• [Text segment]:
---*---

Re: Zedstore - compressed in-core columnar storage

From: Mark Kirkwood <mark(dot)kirkwood(at)catalyst(dot)net(dot)nz>
To: pgsql-hackers(at)lists(dot)postgresql(dot)org
Subject: Re: Zedstore - compressed in-core columnar storage
Date: 2019-05-25 04:48:24
Message-ID: 101f8490-a7bc-230e-cb38-730e26ca81bd@catalyst.net.nz
Views: Raw Message | Whole Thread | Download mbox | Resend email
Thread:
Lists: pgsql-hackers


On 23/05/19 12:07 PM, Ashwin Agrawal wrote:
>
> We (Heikki, me and Melanie) are continuing to build Zedstore. Wish to
> share the recent additions and modifications. Attaching a patch
> with the latest code. Link to github branch [1] to follow
> along. The approach we have been leaning towards is to build required
> functionality, get passing the test and then continue to iterate to
> optimize the same. It's still work-in-progress.
>
> Sharing the details now, as have reached our next milestone for
> Zedstore. All table AM API's are implemented for Zedstore (except
> compute_xid_horizon_for_tuples, seems need test for it first).
>
> Current State:
>
> - A new type of item added to Zedstore "Array item", to boost
>   compression and performance. Based on Konstantin's performance
>   experiments [2] and inputs from Tomas Vodra [3], this is
>   added. Array item holds multiple datums, with consecutive TIDs and
>   the same visibility information. An array item saves space compared
>   to multiple single items, by leaving out repetitive UNDO and TID
>   fields. An array item cannot mix NULLs and non-NULLs. So, those
>   experiments should result in improved performance now. Inserting
>   data via COPY creates array items currently. Code for insert has not
>   been modified from last time. Making singleton inserts or insert
>   into select, performant is still on the todo list.
>
> - Now we have a separate and dedicated meta-column btree alongside
>   rest of the data column btrees. This special or first btree for
>   meta-column is used to assign TIDs for tuples, track the UNDO
>   location which provides visibility information. Also, this special
>   btree, which always exists, helps to support zero-column tables
>   (which can be a result of ADD COLUMN DROP COLUMN actions as
>   well). Plus, having meta-data stored separately from data, helps to
>   get better compression ratios. And also helps to further simplify
>   the overall design/implementation as for deletes just need to edit
>   the meta-column and avoid touching the actual data btrees. Index
>   scans can just perform visibility checks based on this meta-column
>   and fetch required datums only for visible tuples. For tuple locks
>   also just need to access this meta-column only. Previously, every
>   column btree used to carry the same undo pointer. Thus visibility
>   check could be potentially performed, with the past layout, using
>   any column. But considering overall simplification new layout
>   provides it's fine to give up on that aspect. Having dedicated
>   meta-column highly simplified handling for add columns with default
>   and null values, as this column deterministically provides all the
>   TIDs present in the table, which can't be said for any other data
>   columns due to default or null values during add column.

---*---

• [Listed records]:
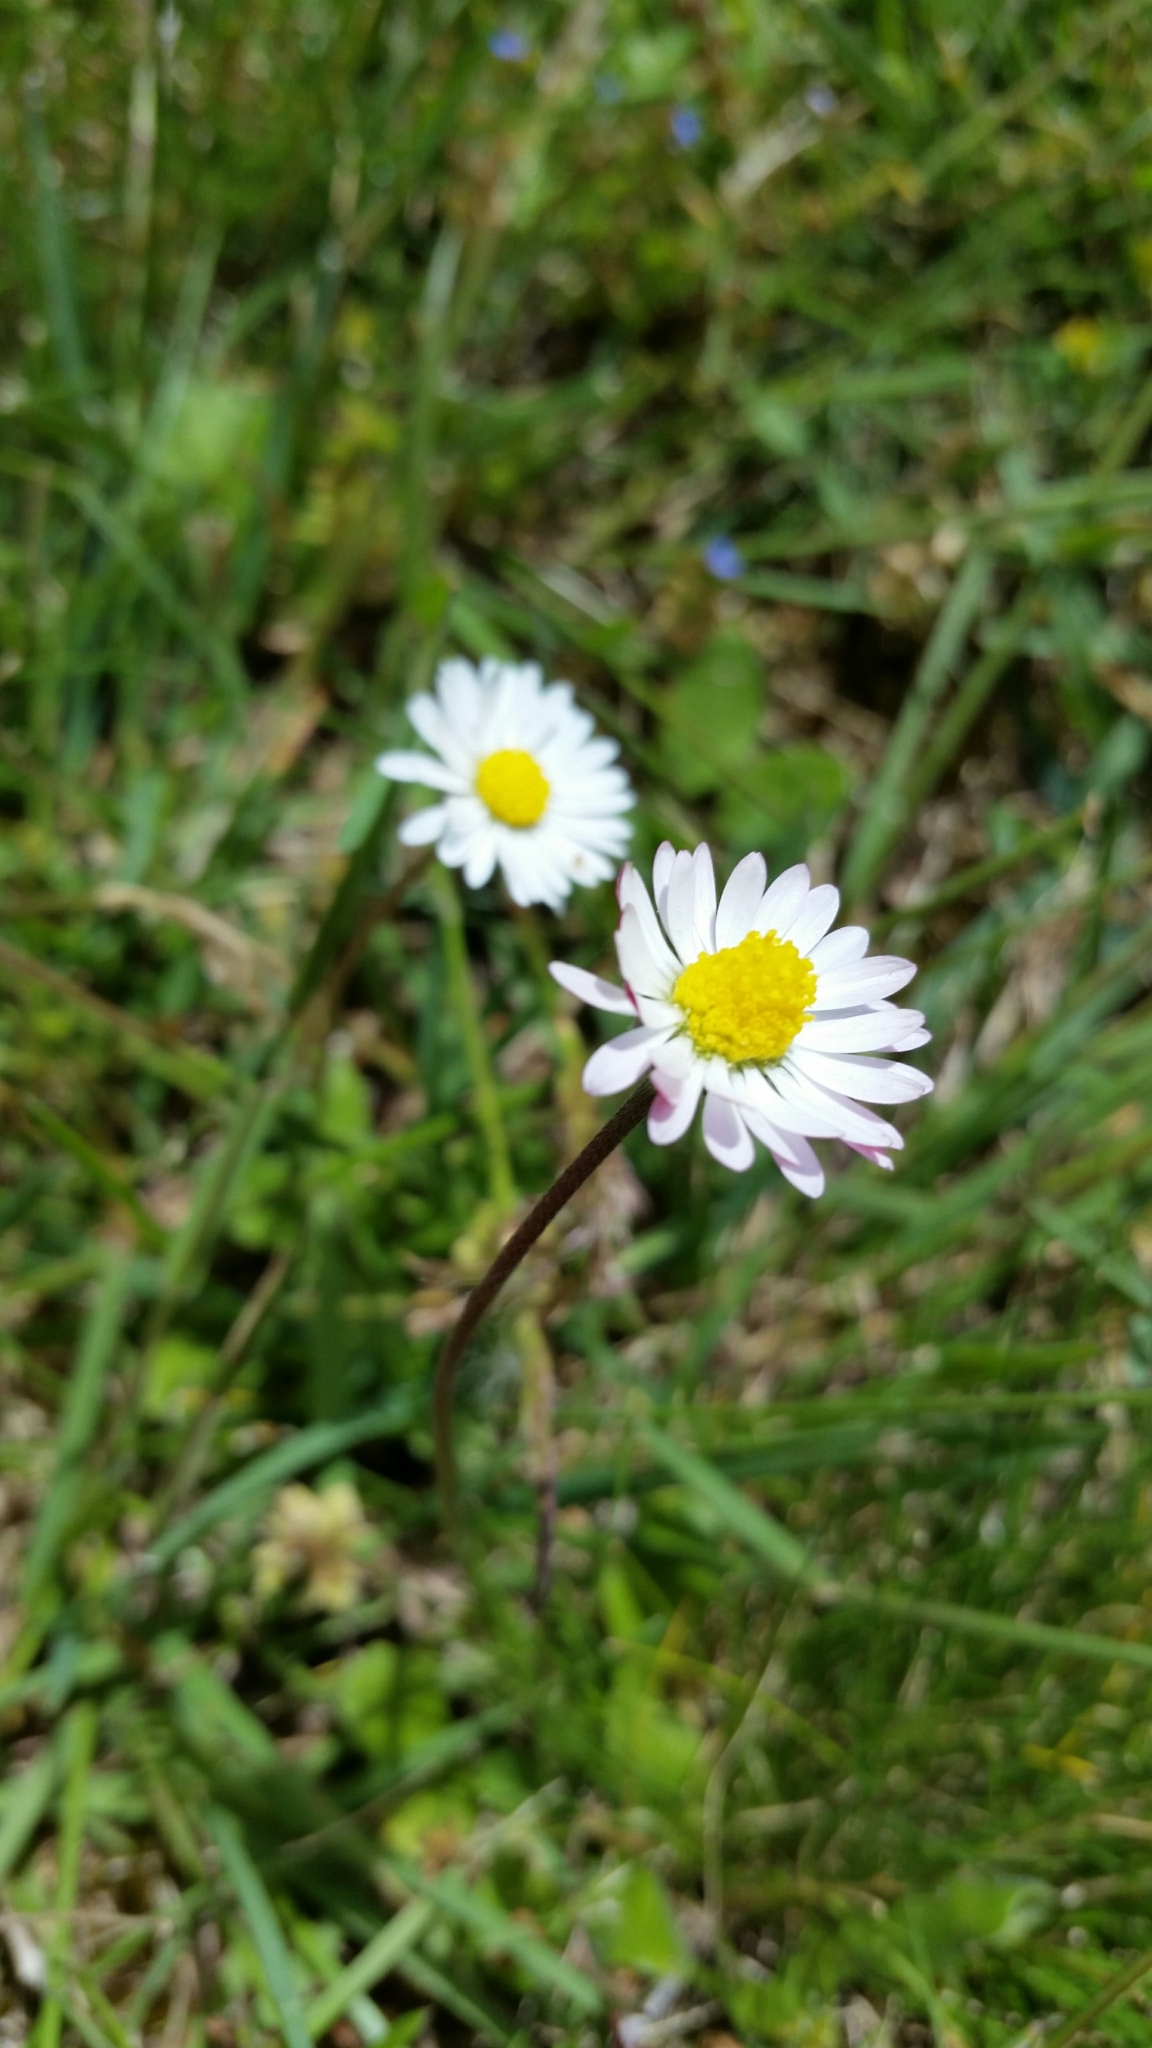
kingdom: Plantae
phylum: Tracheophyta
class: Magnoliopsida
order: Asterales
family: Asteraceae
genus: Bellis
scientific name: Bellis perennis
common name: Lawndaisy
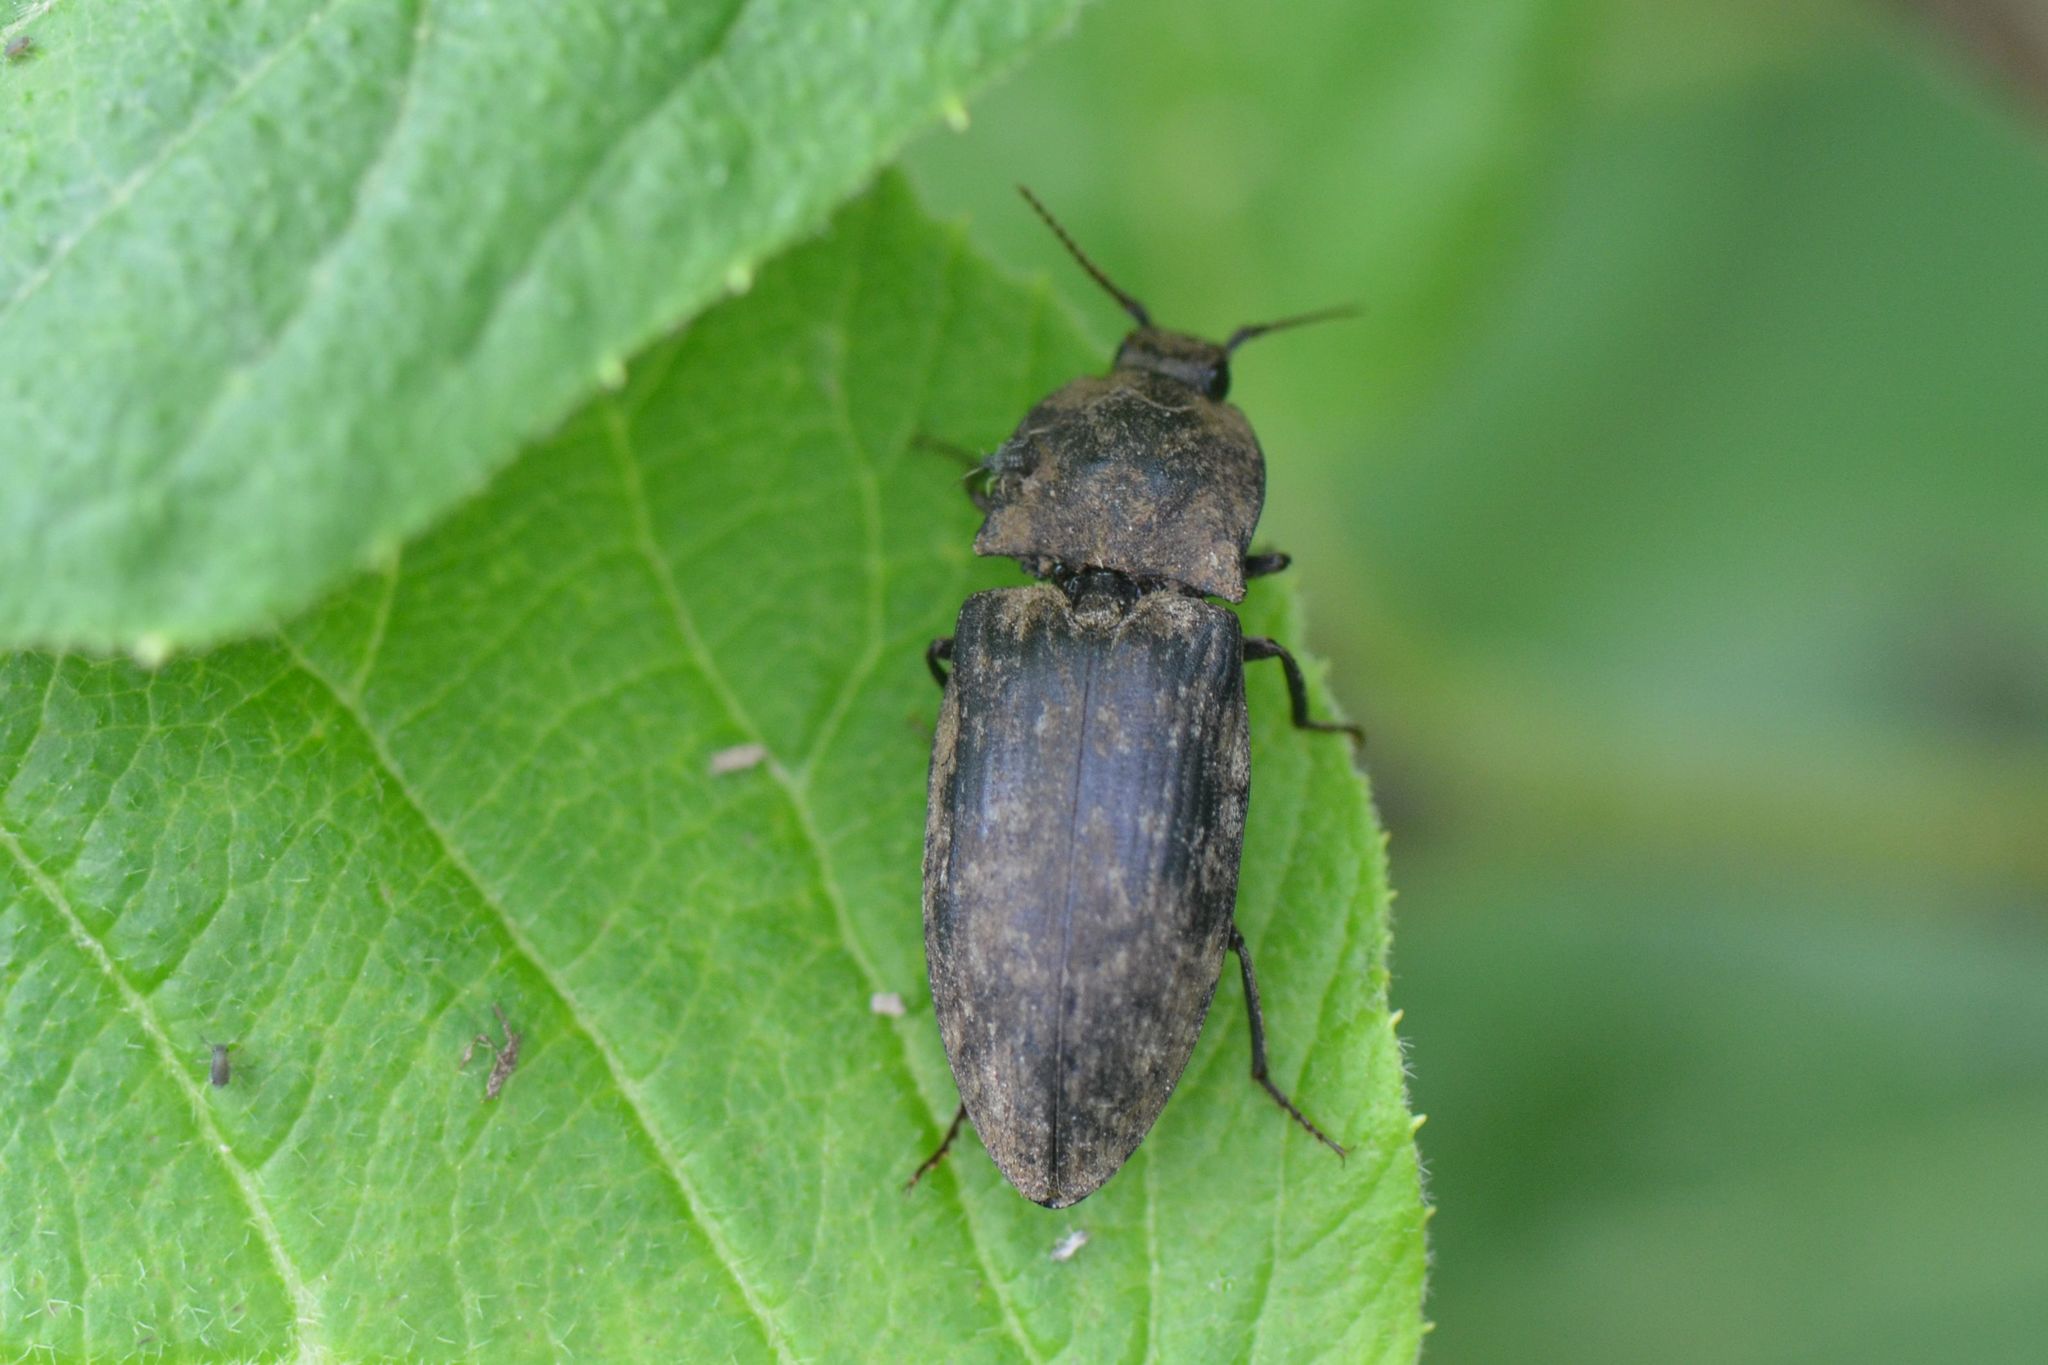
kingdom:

---*---

• [What you need to do]:
**A)** List every person named by name in the Zedstore mailing-list post.
**B)** From the Zedstore mailing-list post, set down word for word the passage starting with "On 23/05/19 12:07" and going on through "for it first).".
**C)** Take the Zedstore mailing-list post further, picking up right after its last sentence.

• [Final results]:
**A)** Mark Kirkwood, Ashwin Agrawal, Heikki, Melanie, Konstantin, Tomas Vodra

**B)**
On 23/05/19 12:07 PM, Ashwin Agrawal wrote:
>
> We (Heikki, me and Melanie) are continuing to build Zedstore. Wish to
> share the recent additions and modifications. Attaching a patch
> with the latest code. Link to github branch [1] to follow
> along. The approach we have been leaning towards is to build required
> functionality, get passing the test and then continue to iterate to
> optimize the same. It's still work-in-progress.
>
> Sharing the details now, as have reached our next milestone for
> Zedstore. All table AM API's are implemented for Zedstore (except
> compute_xid_horizon_for_tuples, seems need test for it first).

**C)**
>
> - Free Page Map implemented. The Free Page Map keeps track of unused
>   pages in the relation. The FPM is also a b-tree, indexed by physical
>   block number. To be more compact, it stores "extents", i.e. block
>   ranges, rather than just blocks, when possible. An interesting paper
> [4] on
>   how modern filesystems manage space acted as a good source for ideas.
>
> - Tuple locks implemented
>
> - Serializable isolation handled
>
> - With "default_table_access_method=zedstore"
>   - 31 out of 194 failing regress tests
>   - 10 out of 86 failing isolation tests
> Many of the current failing tests are due to plan differences, like
> Index scans selected for zedstore over IndexOnly scans, as zedstore
> doesn't yet have visibility map. I am yet to give a thought on
> index-only scans. Or plan diffs due to table size differences between
> heap and zedstore.
>
> Next few milestones we wish to hit for Zedstore:
> - Make check regress green
> - Make check isolation green
> - Zedstore crash safe (means also replication safe). Implement WAL
>   logs
> - Performance profiling and optimizations for Insert, Selects, Index
>   Scans, etc...
> - Once UNDO framework lands in Upstream, Zedstore leverages it instead
>   of its own version of UNDO
>
> Open questions / discussion items:
>
> - how best to get "column projection list" from planner? (currently,
>   we walk plan and find the columns required for the query in
>   the executor, refer GetNeededColumnsForNode())
>
> - how to pass the "column projection list" to table AM? (as stated in
>   initial email, currently we have modified table am API to pass the
>   projection to AM)
>
> - TID treated as (block, offset) in current indexing code
>
> - Physical tlist optimization? (currently, we disabled it for
>   zedstore)
>
> Team:
> Melanie joined Heikki and me to write code for zedstore. Majority of
> the code continues to be contributed by Heikki. We are continuing to
> have fun building column store implementation and iterate
> aggressively.
>
> References:
> 1] https://github.com/greenplum-db/postgres/tree/zedstore
> 2]
> https://www.postgresql.org/message-id/3978b57e-fe25-ca6b-f56c-48084417e115%40postgrespro.ru
> 3]
> https://www.postgresql.org/message-id/20190415173254.nlnk2xqhgt7c5pta%40development
> 4] https://www.kernel.org/doc/ols/2010/ols2010-pages-121-132.pdf
>

FWIW - building this against latest 12 beta1:

Loading and examining the standard pgbench schema (with the old names,
sorry) in v10 (standard heap_ and v12 (zedstore)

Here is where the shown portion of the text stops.